Le mois dernier, à l’approche des célébrations de Noël, près de 17 familles déplacées sont retournées chez elles au village de Namsanyang, près de Laiza où se trouvent les quartiers généraux de la KIA. L’armée birmane a contribué à déminer le village et les autorités locales leur ont donné la permission de célébrer Noël ouvertement. Le 28 décembre, Mgr Francis Daw Tang, évêque de Myitkyina, a présidé une messe en présence de plusieurs prêtres et de plus de 700 catholiques. Mgr Tang affirme que les déplacés internes reviennent chez eux au compte-gouttes depuis l’année dernière, mais que certaines régions dangereuses sont encore interdites par l’armée. « Toutes les parties concernées – le gouvernement, l’armée, les groupes armés et les autorités religieuses – doivent travailler ensemble afin de permettre le retour des déplacés », demande Mgr Tang.
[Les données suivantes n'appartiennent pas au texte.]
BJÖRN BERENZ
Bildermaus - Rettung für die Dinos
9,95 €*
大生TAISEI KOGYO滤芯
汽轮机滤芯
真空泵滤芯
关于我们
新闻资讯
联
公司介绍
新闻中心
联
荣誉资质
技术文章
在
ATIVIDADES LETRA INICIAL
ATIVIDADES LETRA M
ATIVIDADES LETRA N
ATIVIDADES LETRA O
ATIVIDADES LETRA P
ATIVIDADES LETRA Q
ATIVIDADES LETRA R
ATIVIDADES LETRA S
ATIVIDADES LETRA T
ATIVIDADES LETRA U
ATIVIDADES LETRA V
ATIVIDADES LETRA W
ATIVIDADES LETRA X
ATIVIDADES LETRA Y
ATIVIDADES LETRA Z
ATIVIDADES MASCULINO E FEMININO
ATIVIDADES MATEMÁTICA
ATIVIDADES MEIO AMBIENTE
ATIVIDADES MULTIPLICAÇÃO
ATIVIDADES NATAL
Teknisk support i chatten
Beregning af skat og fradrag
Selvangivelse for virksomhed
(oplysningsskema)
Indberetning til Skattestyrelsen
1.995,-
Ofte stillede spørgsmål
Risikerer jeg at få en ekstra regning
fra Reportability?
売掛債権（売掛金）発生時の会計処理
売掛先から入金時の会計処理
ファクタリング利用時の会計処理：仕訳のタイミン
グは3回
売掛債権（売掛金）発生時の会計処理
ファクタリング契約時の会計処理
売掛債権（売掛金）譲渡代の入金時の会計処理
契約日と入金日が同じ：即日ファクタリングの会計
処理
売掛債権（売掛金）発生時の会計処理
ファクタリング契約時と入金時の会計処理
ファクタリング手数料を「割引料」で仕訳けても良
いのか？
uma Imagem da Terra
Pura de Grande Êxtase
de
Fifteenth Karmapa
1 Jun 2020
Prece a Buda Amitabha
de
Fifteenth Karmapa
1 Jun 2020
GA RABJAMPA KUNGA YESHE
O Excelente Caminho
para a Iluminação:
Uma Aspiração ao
L’évêque kachin ajoute que l’insécurité et les mines posent toujours un problème sérieux.

San Awng, catholique et membre du Peace-talk creation group (PCG) de Myitkyina, la capitale de l’État Kachin, explique que le premier groupe de 17 familles qui est revenu à Namsanyang ne représente seulement qu’une faible part des quelque deux mille foyers qui vivaient là avant la reprise des combats en 2011. « Cela prendra du temps pour que tous puissent revenir ; les conditions sur le terrain ne sont pas encore complètement revenues à la normale », prévient San Awng. Pour le révérend Hkalam Samson, président de la Convention baptiste Kachin, le retour des déplacés internes dépendra du progrès des pourparlers de paix entre les militaires et les séparatistes. « Ce serait plus sûr et plus digne si les deux parties pouvaient discuter ensemble en détail du retour des déplacés », poursuit Hkalam Samson.

Les Kachins toujours prudents

Le 21 décembre, l’armée birmane a annoncé un cessez-le-feu de quatre mois dans les États Kachin et Shan. L’annonce ne concernait pas l’État d’Arakan (Rakhine), où plus de 700 000 musulmans rohingyas ont fuit au Bangladesh en août 2017. Les combats se poursuivent toujours entre l’armée birmane et l’Armée d’Arakan. San Awng explique que la communauté kachin approuve le cessez-le-feu, mais qu’elle reste sur ses gardes après plusieurs années difficiles. « Il faut que la confiance puisse s’installer pour que les négociations puissent reprendre, parce que les gens n’ont plus confiance après de nombreuses promesses non tenues et l’intensification des combats de ces dernières années », explique San Awng. Ce dernier garde espoir que les pourparlers se poursuivent et qu’ils portent enfin leurs fruits cette année. « Ce qui surviendra après la fin du cessez-le-feu dépendra des négociations entre les deux parties. »

Mgr Sumlut Gam le confirme : « Je suis optimiste à propos du processus de paix, et j’espère que de nouvelles avancées concrètes surviendront en 2019. » La conseillère d’État Aung San Suu Kyi a lancé la « Conférence de paix de Panglong du XXIe siècle » afin de rassembler tous les groupes armés pour des pourparlers de paix. Mais la KIA doit encore signer l’accord national de cessez-le-feu tant espéré, qui n’a été signé, à ce jour, que par la moitié des vingt groupes armés à travers le pays. Aung San Suu Kyi s’est engagée à mettre fin aux conflits et a organisé des pourparlers en août 2016, mai 2017 et juillet 2018. Pourtant, la reprise des combats a affaibli les tentatives de réconciliation. L’armée birmane a été à la tête du pays durant plus d’un siècle avant que le gouvernement d’Aung San Suu Kyi n’arrive au pouvoir en avril 2016 ; l’armée conserve toutefois une grande influence politique.